MEMÓRIAS DE INTERNAÇÃO - 12/42 - HOSPITAL PERSONAL
DIÁRIO DE INTERNAÇÃO – 12/42
9 de abril de 2025
Tive uma noite tranquila. Dormi sozinho, após a alta do meu companheiro de quarto. Pedi para deixarem a janela aberta, e acompanhei o dia nascer às 6h19 — um clarão discreto, como quem pede licença para existir.
As rotinas se repetiram como um mantra: café da manhã, banheiro, banho, e o retorno à cama, para mergulhar em livros ou vídeos que distraem e, ao mesmo tempo, me mantêm à tona.
Depois do almoço, recebi um novo companheiro de quarto. Luiz Alba. Um senhor de 93 anos. Alzheimer.
Mas falava bem. E havia nele uma dignidade incômoda. Tentei conversar. Disse que trabalhava na Cidade Universitária, que foi professor de História. Não sei se era verdade, mas as palavras lhe vinham com alguma precisão — não o conteúdo, mas a forma. Havia clareza no timbre, mesmo quando o sentido se esvaía. Era como se tentasse agarrar a linguagem com as mãos suadas de quem se afoga. Ele buscava as memórias como quem precisa de ar. E quase sempre voltava de mãos vazias.
A marmita dele chegou tarde. A copeira apenas a depositou numa mesinha ao lado da cama. Um gesto rápido, automático, como se não houvesse ninguém ali.
— Você vai deixar a marmita aí, assim? — perguntei, sem conseguir esconder minha indignação.
Ela respondeu que uma enfermeira viria ajudá-lo a comer. Mas o tempo corria, e ninguém vinha.
Senti a raiva crescer, primeiro como um incômodo, depois como um incêndio. Chamei todos que passavam. Veio uma ouvidora, e só então uma técnica apareceu, justificando-se com outros atendimentos.
Mas já era tarde. Eu estava tomado por um choro seco, compulsivo, envergonhado. Um soluço mais ético do que emocional. Não sei se aguentarei ver esse homem sendo maltratado. Não por maldade — não creio em crueldade deliberada aqui. Mas pela falência estrutural do sistema, pela ausência de cuidado, pela solidão institucionalizada.
A demência rouba o centro da identidade. Não apenas apaga lembranças — ela implode a bússola que orienta o tempo, o espaço, o próprio corpo. O paciente com Alzheimer não apenas esquece. Ele se desintegra. Fragmenta-se em si mesmo. E o mais cruel é que, nos primeiros estágios, ele sabe disso. Sabe que está sendo esvaziado. O horror está em ter consciência da perda, sem poder detê-la.

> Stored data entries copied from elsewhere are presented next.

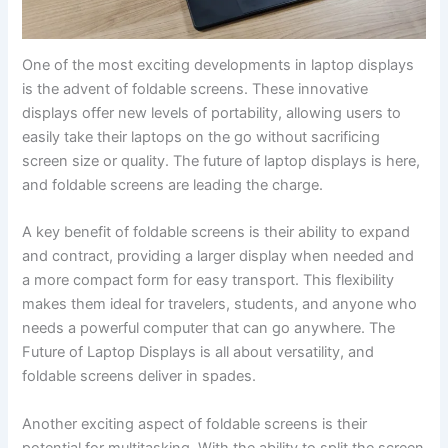
One of ‍the most exciting developments in laptop displays
is the advent ‌of foldable screens. These innovative
displays offer new levels of portability, allowing users to
easily take their laptops on ⁤the go without sacrificing⁣
screen size or quality. The future of laptop displays is here,
and foldable screens are⁢ leading the charge.
A key benefit of foldable screens is their ability to expand
and contract, providing a larger display ⁣when needed and
a more‍ compact form for easy transport. This flexibility
makes them ideal for travelers, students, and anyone who
needs a powerful⁢ computer that can go anywhere. The
Future of Laptop Displays is all about versatility, and
foldable screens⁤ deliver⁢ in spades.
Another ⁤exciting aspect of foldable screens is their
potential for multitasking. With the ability‌ to split the screen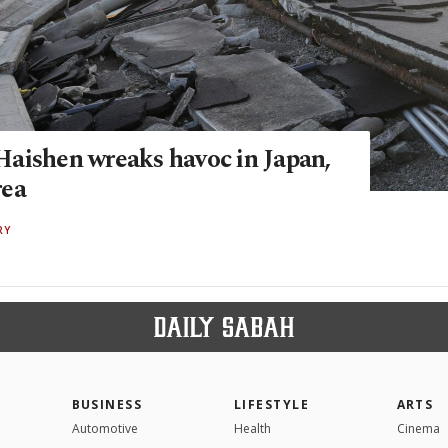
aishen wreaks havoc in Japan,
rea
RY
BUSINESS
LIFESTYLE
ARTS
Automotive
Health
Cinema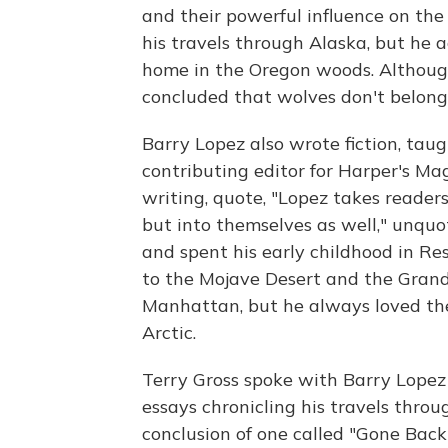
and their powerful influence on t
his travels through Alaska, but he a
home in the Oregon woods. Although
concluded that wolves don't belong 
Barry Lopez also wrote fiction, tau
contributing editor for Harper's Ma
writing, quote, "Lopez takes reader
but into themselves as well," unquot
and spent his early childhood in Res
to the Mojave Desert and the Grand
Manhattan, but he always loved the 
Arctic.
Terry Gross spoke with Barry Lopez
essays chronicling his travels thro
conclusion of one called "Gone Back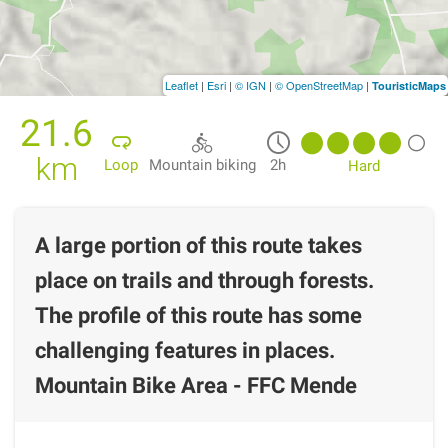
Leaflet
|
Esri
|
© IGN
|
© OpenStreetMap
|
TouristicMaps
21.6
km
Loop
Mountain biking
2h
Hard
A large portion of this route takes
place on trails and through forests.
The profile of this route has some
challenging features in places.
Mountain Bike Area - FFC Mende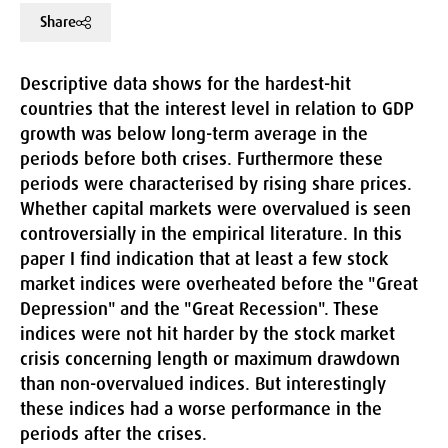
Share
Descriptive data shows for the hardest-hit
countries that the interest level in relation to GDP
growth was below long-term average in the
periods before both crises. Furthermore these
periods were characterised by rising share prices.
Whether capital markets were overvalued is seen
controversially in the empirical literature. In this
paper I find indication that at least a few stock
market indices were overheated before the "Great
Depression" and the "Great Recession". These
indices were not hit harder by the stock market
crisis concerning length or maximum drawdown
than non-overvalued indices. But interestingly
these indices had a worse performance in the
periods after the crises.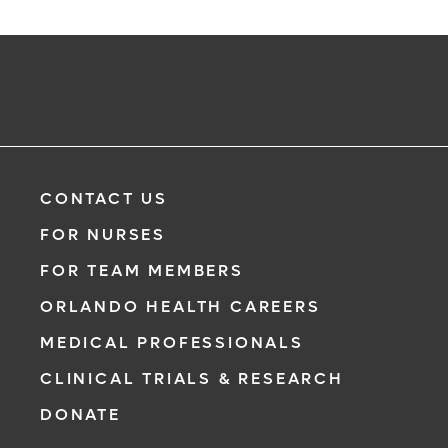
CONTACT US
FOR NURSES
FOR TEAM MEMBERS
ORLANDO HEALTH CAREERS
MEDICAL PROFESSIONALS
CLINICAL TRIALS & RESEARCH
DONATE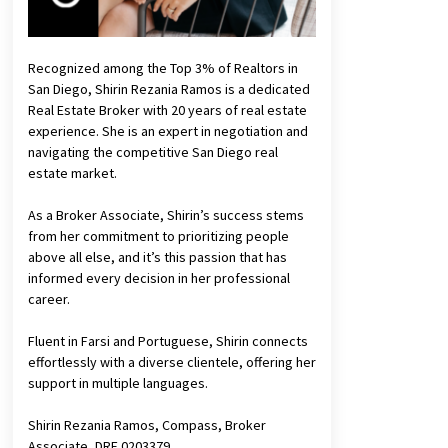
Recognized among the Top 3% of Realtors in
San Diego, Shirin Rezania Ramos is a dedicated
Real Estate Broker with 20 years of real estate
experience. She is an expert in negotiation and
navigating the competitive San Diego real
estate market.
As a Broker Associate, Shirin’s success stems
from her commitment to prioritizing people
above all else, and it’s this passion that has
informed every decision in her professional
career.
Fluent in Farsi and Portuguese, Shirin connects
effortlessly with a diverse clientele, offering her
support in multiple languages.
Shirin Rezania Ramos, Compass, Broker
Associate, DRE 0203379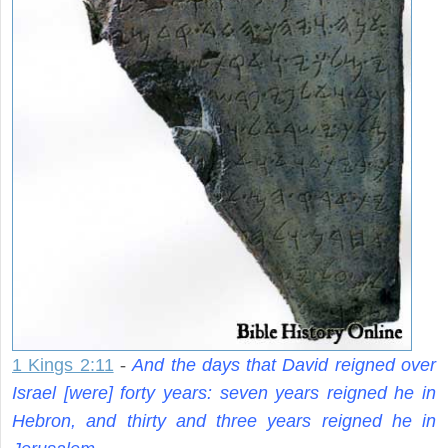
1 Kings 2:11
-
And the days that David reigned over
Israel [were] forty years: seven years reigned he in
Hebron, and thirty and three years reigned he in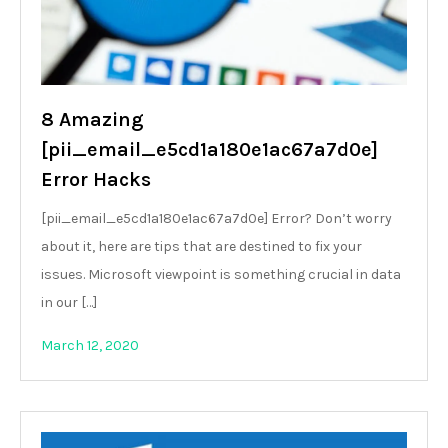
8 Amazing
[pii_email_e5cd1a180e1ac67a7d0e]
Error Hacks
[pii_email_e5cd1a180e1ac67a7d0e] Error? Don’t worry
about it, here are tips that are destined to fix your
issues. Microsoft viewpoint is something crucial in data
in our […]
March 12, 2020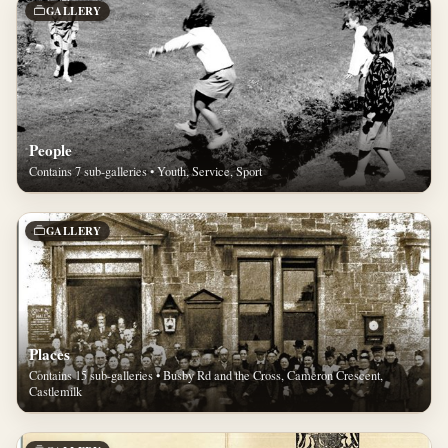
GALLERY
People
Contains 7 sub-galleries • Youth, Service, Sport
GALLERY
Places
Contains 15 sub-galleries • Busby Rd and the Cross, Cameron Crescent,
Castlemilk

Liguei a televisão. Achei que talvez a luz, o som, as cores, pudessem distrair. Estava passando um filme antigo com Eddie Murphy — Dr. Dolittle, aquele em que ele conversa com os animais. Lembrei de meus gatos. E do quanto me aflige a incapacidade de saber se estão com dor. Não falam. Apenas existem. A velhice humana, quando a lucidez se esvai, se parece com isso: o corpo está ali, mas a linguagem já não cumpre sua função. E sem linguagem, como reclamar? Como dizer "eu existo"?
Erasmo de Roterdã, ao celebrar a loucura em sua célebre obra, via nela uma centelha de libertação — um descompasso sagrado capaz de expor os arames invisíveis da razão hipócrita. Mas neste quarto, tão branco quanto ausente, a loucura não emancipa. Ela isola. Não há subversão possível quando se está esquecido. Resta o silêncio — e ele não tem ironia, apenas eco.
E mesmo assim, algo profundamente humano resiste em Luiz Alba. Há nele uma nobreza trágica, como se fosse um príncipe exilado em sua própria mente. A casca de noz de Hamlet tornou-se seu mundo definitivo. “Poderia me considerar rei do espaço infinito...” — e talvez um dia ele tenha tentado. Mas os sonhos desertaram. Só restou a concha. E esse espaço infinito que o rodeia já não escuta nem responde. Apenas o envolve, mudo.
Ainda é cedo, mas vou parar de escrever por aqui.
Preciso ser seu guardião. Sua voz, se necessário, para gritar.
Se não há memória, que haja testemunha.